Sorun da büyük oranda bu noktada ortaya çıkmaktadır. Endüstriyel kuruluşlar kaynaklarını giderek artan oranda bu etkinleştiren sistemlere yatırdıkça, örneğin acil durum planlamalarını iyileştirdikçe, kaza araştırmalarını geliştirdikçe, değişim yönetimini daha iyi uygulayabilir hale geldikçe bu harcadıkları çabalar sonucunda aynı oranda getiri elde edebiliyorlar mıdır? Bu bir bireyin kendini bir konuya fazla odakladığı hayat hikayelerine benzemektedir. Kendini hayatı boyunca işine adamış bir kişinin hayatın diğer fiziksel, sosyal, zihinsel ve ruhsal boyutlarını kaçırması gibi, işletmeler de proses güvenliğinde mükemmelliyetin sağlanması için gereken diğer alanları ihmal ediyor olabilirler mi?

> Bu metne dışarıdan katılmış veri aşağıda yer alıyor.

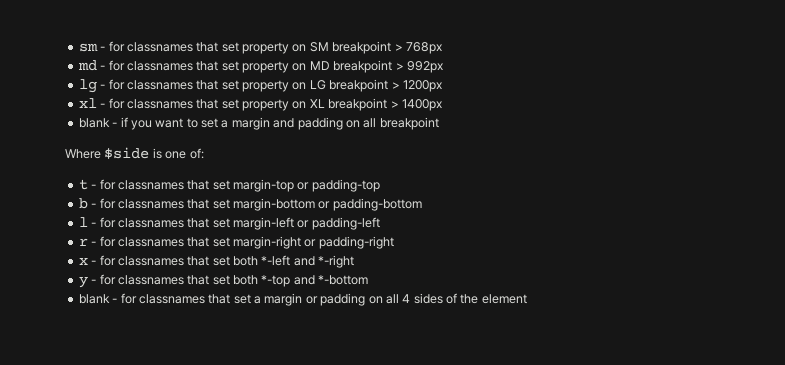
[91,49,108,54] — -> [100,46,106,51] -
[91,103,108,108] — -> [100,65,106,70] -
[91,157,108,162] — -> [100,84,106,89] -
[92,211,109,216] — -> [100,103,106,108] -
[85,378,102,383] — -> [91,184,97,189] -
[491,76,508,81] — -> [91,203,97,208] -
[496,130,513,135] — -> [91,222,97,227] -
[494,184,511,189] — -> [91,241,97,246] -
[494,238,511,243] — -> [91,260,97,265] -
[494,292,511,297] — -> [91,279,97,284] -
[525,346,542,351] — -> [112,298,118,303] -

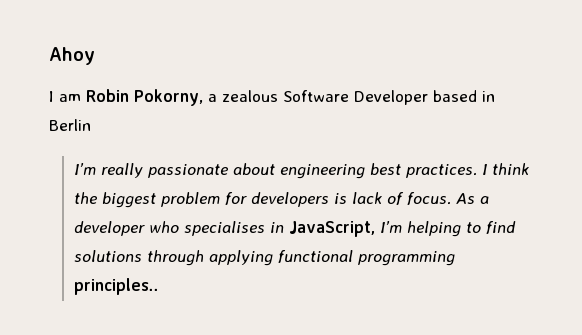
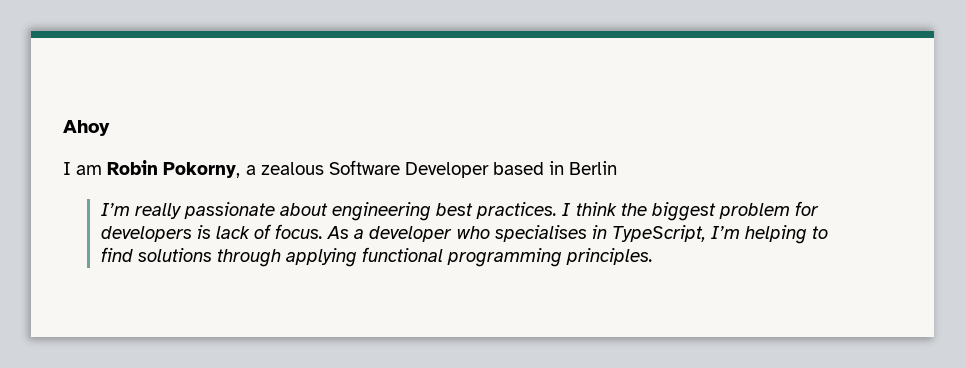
[288,221,375,237] JavaScript, -> [611,225,706,242] TypeScript,
[73,278,159,295] principles.. -> [566,248,654,265] principles.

Bu diğer alanlardan biri kurumsal sürdürülebilirlik sistemleri olarak adlandırabileceğimiz unsurlardır. Çalışanların seçimi ve geliştirilmesi, iş güvenliği ve proses güvenliği fonksiyonlarının nasıl yapılandığı, performans yönetiminin proses güvenliğini ne oranda ve nasıl desteklediği, organizasyonun proses güvenliğinde performansı nasıl ödüllendirdiği ve takdir ettiği hep bu başlığa girer.
Bir başka alan da kurum kültürüdür. “Biz burada bu işleri böyle yaparız” şeklinde de çok kısaca tanımlanabilecek kültür o kurumun yazılı olmayan kurallarıdır ve gerek güvenliği sağlayan gerekse onları sürdürülebilir kılan az önce saydığımız süreçleri etkiler. Bunun yanında proses güvenliği risklerine maruz kaldığımız yer olan çalışma arayüzü de bu etkiden önemli ölçüde nasibini alır.
Proses güvenliğinde mükemmeliyetin resmini çizmeye çalıştığımızda bir tesisteki liderlik de çok önemli bir alandır. Ön cephe süpervizörlerinden tutun genel müdüre kalan her seviyeden lider davranışlarıyla ve tutumlarıyla kültürü yaratır. Bir tesisteki liderlik, adeta direksiyonun başındaki sürücü gibi kurumun kültürüne yön verir.
2012’de Seveso direktifinin 3. kez güncellenmesiyle kurum kültürü kavramı da AB devletlerinin ve çok tehlikeli endüstrilerdeki firma yönetimlerinin gündemine girmeye başladı. Bir çok şirket az önce bahsettiğimiz gibi proses güvenliğine sadece aşılması gereken teknik bir sorun gibi değil de çok boyutlu şekilde yaklaşmazlarsa felaket boyutundaki kazaların önlenemeyeceğini anlamaya başladılar.
Ülkemizde de Aksa Akrilik ve Ak-Kim gibi kimya endüstrisinin önde gelen oyuncularının son yıllarda bu geniş perspektife yöneldiklerini görmekteyiz. Kurum kültürlerinin hangi alanlarda proses güvenliğine destek verdiği, hangi alanlarda ise geliştirilmeye ihtiyaç duyduğu konusunda çeşitli değerlendirmeler ve ölçümler yapan bunun gibi firmaların sayısının önümüzdeki yıllarda ülkemizde artacağını öngörmekteyiz.